Tuesday, October 8, 2013
Book Review: Invisibility by Andrea Cremer and David Levithan
Stephen has been invisible for practically his whole life — because of a curse his grandfather, a powerful cursecaster, bestowed on Stephen’s mother before Stephen was born. So when Elizabeth moves to Stephen’s NYC apartment building from Minnesota, no one is more surprised than he is that she can see him. A budding romance ensues, and when Stephen confides in Elizabeth about his predicament, the two of them decide to dive headfirst into the secret world of cursecasters and spellseekers to figure out a way to break the curse. But things don’t go as planned, especially when Stephen’s grandfather arrives in town, taking his anger out on everyone he sees. In the end, Elizabeth and Stephen must decide how big of a sacrifice they’re willing to make for Stephen to become visible — because the answer could mean the difference between life and death. At least for Elizabeth.
To be honest, I wasn't really expecting to like Invisibility when I started it. I disliked both Cremer's and Levithan's previous work that I had read. But I liked the unique premise of Invisibility so much that I had to give it a try. Sadly, it didn't work out for me.
My major problem with Invisibility is the characters. Stephen is gloomy and has zero self-esteem. It always felt like he was having a pity party. Sure, being invisible all your life is tough, but couldn't he at least have a personality? And when he wasn't being sad and depressing, he was talking in this poetic style that didn't feel like a teenage guy's voice at all. I hoped I would like Elizabeth, and although she was definitely better than Stephen, I ultimately didn't care about her. It didn't make sense for her to be so in love with Stephen.

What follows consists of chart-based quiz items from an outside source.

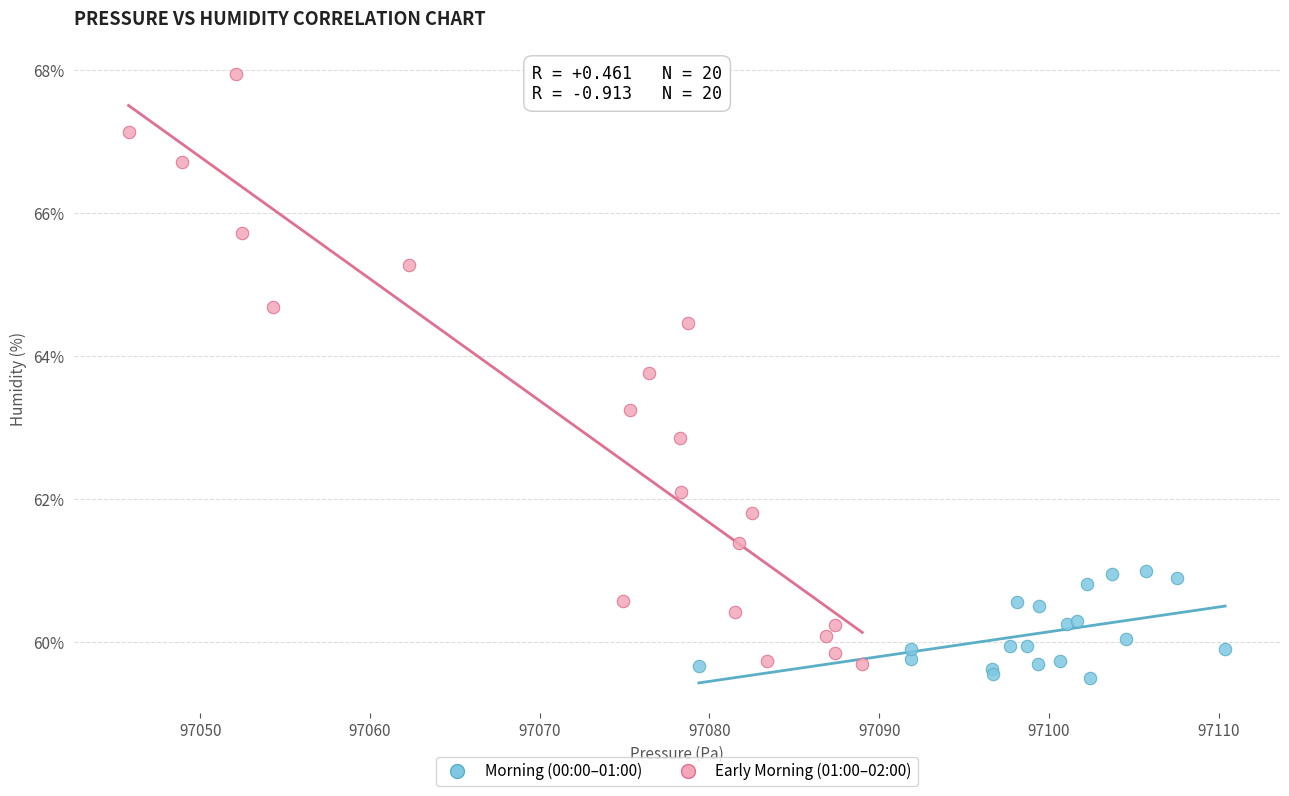

Which series contains the highest Y value?

Early Morning (01:00–02:00)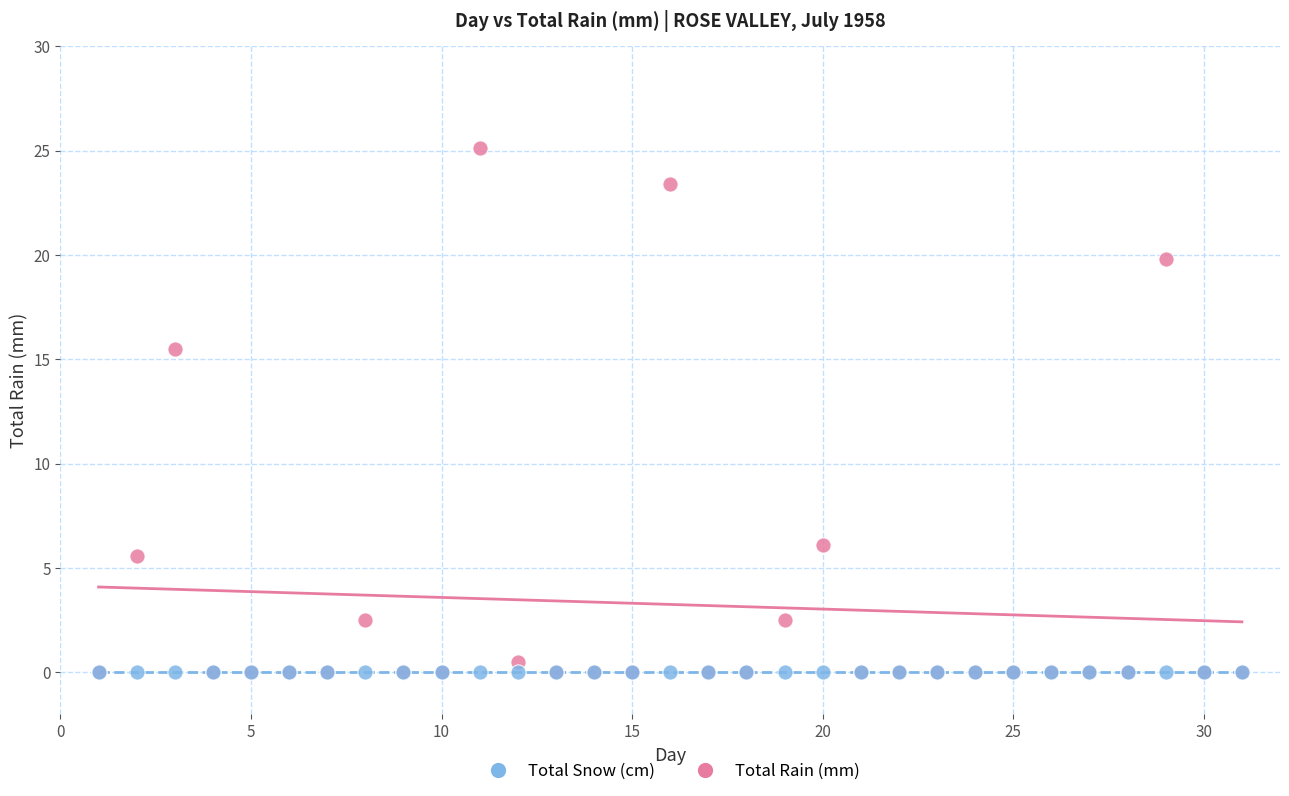

Across all series, what Y value is closest to 12?

15.5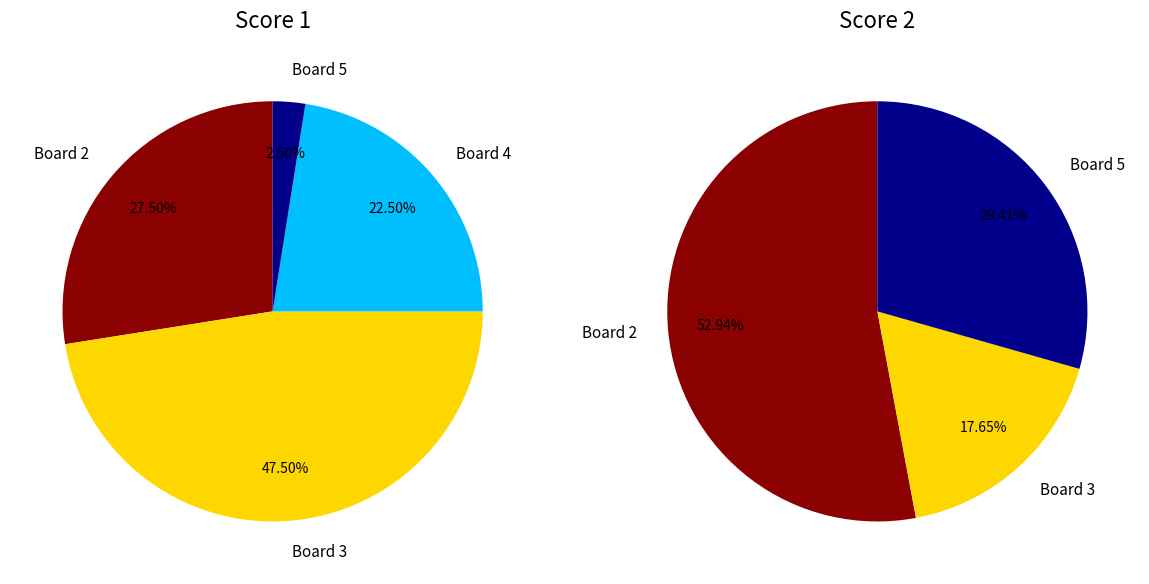

Which series changed the most between Board 2 and Board 4?

Score 2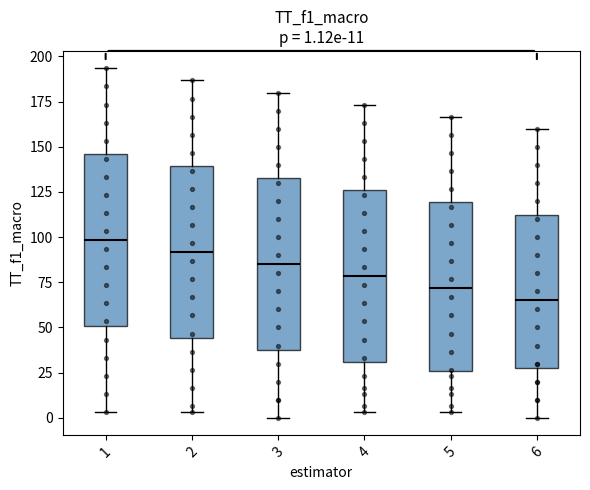

Which box's median line is the lowest?

6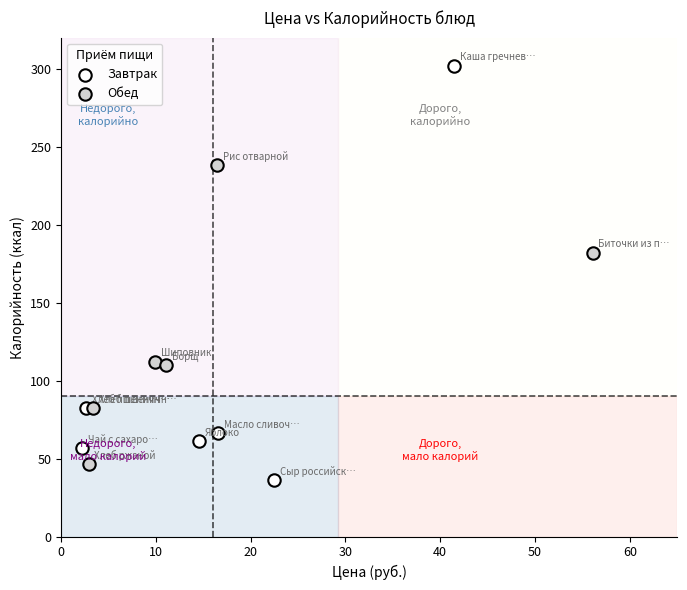

Which series has the widest spread of Y values?

Завтрак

Which brings me to my next problem: the insta-love. Really? They see each other and fall in love in less than a hundred pages? By the end, Elizabeth is willing to sacrifice pretty much everything to save Stephen and be with him. Um...she barely knows him!
Lastly, I didn't like the plot. It felt like Invisiblity had no idea what genre it is - contemporary, or paranormal? The first third was all sappy romance and poetic ramblings, and then it turned into a big jumble of magic and curses. First insta-love, then a clichéd paranormal storyline. *sigh* I really didn't care for this at all and I don't think I'll be reading any more books by either of these authors. I'd only recommend Invisibility if you're a fan of Cremer or Levithan.